Kirin felt awe towards that unwavering resolve. Her heart was strong. Even if her strength was weak, the power of her will to see something through was extraordinarily great. If she herself had been in Koharu’s position, could she have done the same? No, she could not.
But that was exactly why she had to ask.
“Why would you go that far?”
“Because they’re comrades who fought beside me.”
That was all the reason there was. She had fought until today believing that the members of the slave unit, who shared the same circumstances, were her comrades, going beyond the measure of a pack.

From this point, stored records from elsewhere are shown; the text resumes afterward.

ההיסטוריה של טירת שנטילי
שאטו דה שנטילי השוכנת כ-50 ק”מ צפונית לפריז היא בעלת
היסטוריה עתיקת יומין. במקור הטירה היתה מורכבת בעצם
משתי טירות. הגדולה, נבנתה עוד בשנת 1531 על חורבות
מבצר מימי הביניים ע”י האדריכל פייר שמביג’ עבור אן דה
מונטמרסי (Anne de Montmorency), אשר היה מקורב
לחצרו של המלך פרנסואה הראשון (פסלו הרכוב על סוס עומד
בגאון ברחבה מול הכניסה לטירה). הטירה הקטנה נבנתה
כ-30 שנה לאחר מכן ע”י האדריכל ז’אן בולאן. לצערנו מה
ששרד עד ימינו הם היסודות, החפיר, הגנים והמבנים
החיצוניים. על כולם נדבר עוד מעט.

To the dragonkin, comrades were friends, colleagues, and family.
If family died, mourning them was only natural.
She was doing nothing more than that obvious thing.
While many slaves had lost the room in their hearts to care about their comrades, she alone had not cast away that sense of fellowship. That was why she kept up the burials every single day, even at the cost of sacrificing herself.
The moment Kirin understood her feelings, that earnest devotion, tears ran down her cheeks.
“You’ve been carrying this all by yourself all this time… it must have been so hard. I’ll help too, so don’t bear it all alone anymore.”
She gently drew Koharu close and embraced her.
“I really am grateful to Kokuren-sama. Thanks to him, we’ve managed to survive again today. He’s truly a wonderful person. The reason the graves number only this many is also…”
“I know, I know… leave the rest to me. For today, get some proper rest.”
Koharu’s small body shifted modestly in her arms. Then she gave a little nod and closed her eyes as if entrusting herself to Kirin. Before long, soft sleeping breaths could be heard.
She must have already been at her limit.
Gently stroking the head of Koharu, who slept like the dead, Kirin began thinking about what she could do.